One range is to be output from the listing below, exactly as written: the line with "glass block window 305 +48" to the line with "recessed ceiling light at (x1=473, y1=10, x2=498, y2=25)", both kept.

╭─ Information supplied

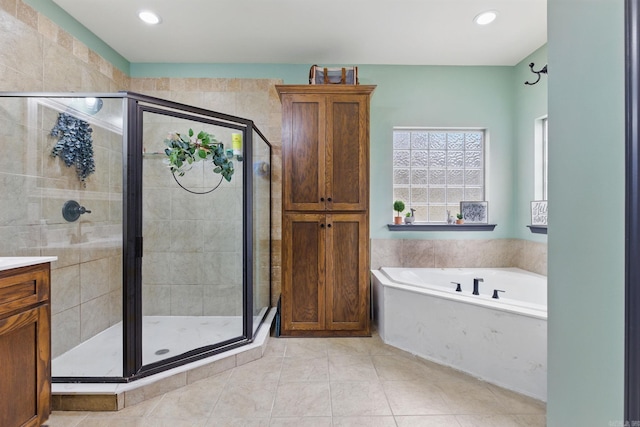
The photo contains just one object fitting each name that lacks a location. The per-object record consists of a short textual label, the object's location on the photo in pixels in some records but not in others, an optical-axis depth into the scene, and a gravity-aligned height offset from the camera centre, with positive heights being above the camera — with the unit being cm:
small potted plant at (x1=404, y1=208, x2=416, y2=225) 291 -2
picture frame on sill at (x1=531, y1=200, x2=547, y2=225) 259 +3
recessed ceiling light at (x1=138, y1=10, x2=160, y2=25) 222 +152
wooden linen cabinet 246 +3
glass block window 305 +48
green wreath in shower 221 +48
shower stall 174 -8
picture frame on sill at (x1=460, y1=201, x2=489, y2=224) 298 +3
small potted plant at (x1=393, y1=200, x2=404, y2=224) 287 +7
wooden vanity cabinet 119 -57
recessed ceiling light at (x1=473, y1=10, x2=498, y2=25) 220 +152
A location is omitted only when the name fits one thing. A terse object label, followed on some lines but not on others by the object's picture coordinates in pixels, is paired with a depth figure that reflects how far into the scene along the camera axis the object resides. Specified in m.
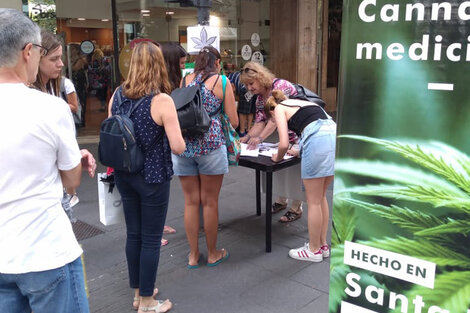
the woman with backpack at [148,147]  2.95
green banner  1.35
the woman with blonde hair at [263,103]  4.29
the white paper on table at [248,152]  4.41
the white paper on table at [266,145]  4.86
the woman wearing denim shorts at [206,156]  3.64
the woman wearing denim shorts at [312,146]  3.75
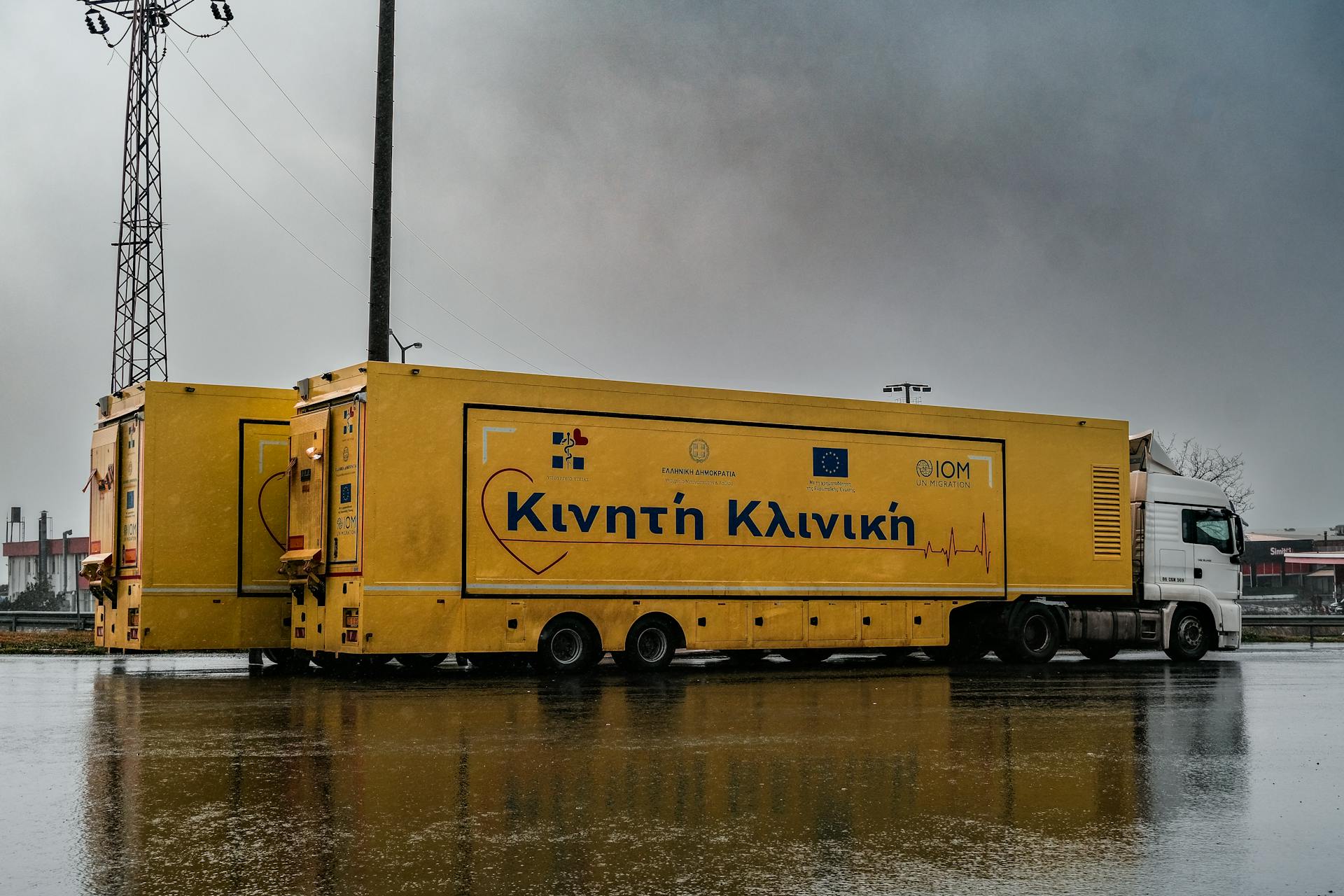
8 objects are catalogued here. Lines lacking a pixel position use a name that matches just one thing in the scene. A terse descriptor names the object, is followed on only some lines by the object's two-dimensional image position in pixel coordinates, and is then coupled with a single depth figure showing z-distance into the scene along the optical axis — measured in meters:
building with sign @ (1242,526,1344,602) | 105.38
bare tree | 55.47
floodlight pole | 54.97
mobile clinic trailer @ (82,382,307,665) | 17.83
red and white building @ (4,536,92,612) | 98.38
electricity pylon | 42.81
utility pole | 20.70
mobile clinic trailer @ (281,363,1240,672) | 17.03
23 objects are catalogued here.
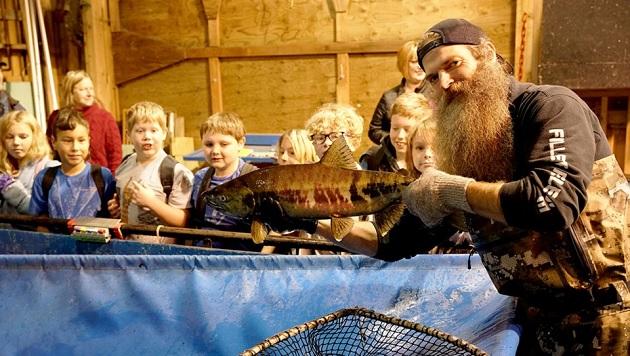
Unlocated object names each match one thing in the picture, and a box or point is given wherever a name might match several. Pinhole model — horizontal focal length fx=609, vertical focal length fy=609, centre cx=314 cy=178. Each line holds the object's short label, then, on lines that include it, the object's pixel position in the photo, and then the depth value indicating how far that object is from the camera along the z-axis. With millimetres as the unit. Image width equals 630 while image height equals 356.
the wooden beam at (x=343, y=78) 6781
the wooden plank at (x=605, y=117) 6020
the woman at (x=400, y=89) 4113
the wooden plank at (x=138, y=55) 7219
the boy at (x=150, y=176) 3146
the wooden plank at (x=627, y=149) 5953
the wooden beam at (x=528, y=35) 6246
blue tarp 2178
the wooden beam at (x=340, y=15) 6695
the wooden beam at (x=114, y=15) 7301
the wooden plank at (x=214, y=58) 6992
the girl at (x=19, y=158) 3744
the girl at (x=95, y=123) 4770
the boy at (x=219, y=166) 3078
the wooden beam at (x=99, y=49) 7152
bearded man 1514
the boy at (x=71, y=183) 3496
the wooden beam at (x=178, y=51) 6723
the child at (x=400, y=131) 3171
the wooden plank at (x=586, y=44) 5625
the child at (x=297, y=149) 3236
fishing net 1739
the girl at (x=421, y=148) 2659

╰─

■ **Response below**:
glass block window 305 +48
green wreath in shower 221 +48
shower stall 174 -8
picture frame on sill at (x1=460, y1=201, x2=489, y2=224) 298 +3
small potted plant at (x1=393, y1=200, x2=404, y2=224) 287 +7
wooden vanity cabinet 119 -57
recessed ceiling light at (x1=473, y1=10, x2=498, y2=25) 220 +152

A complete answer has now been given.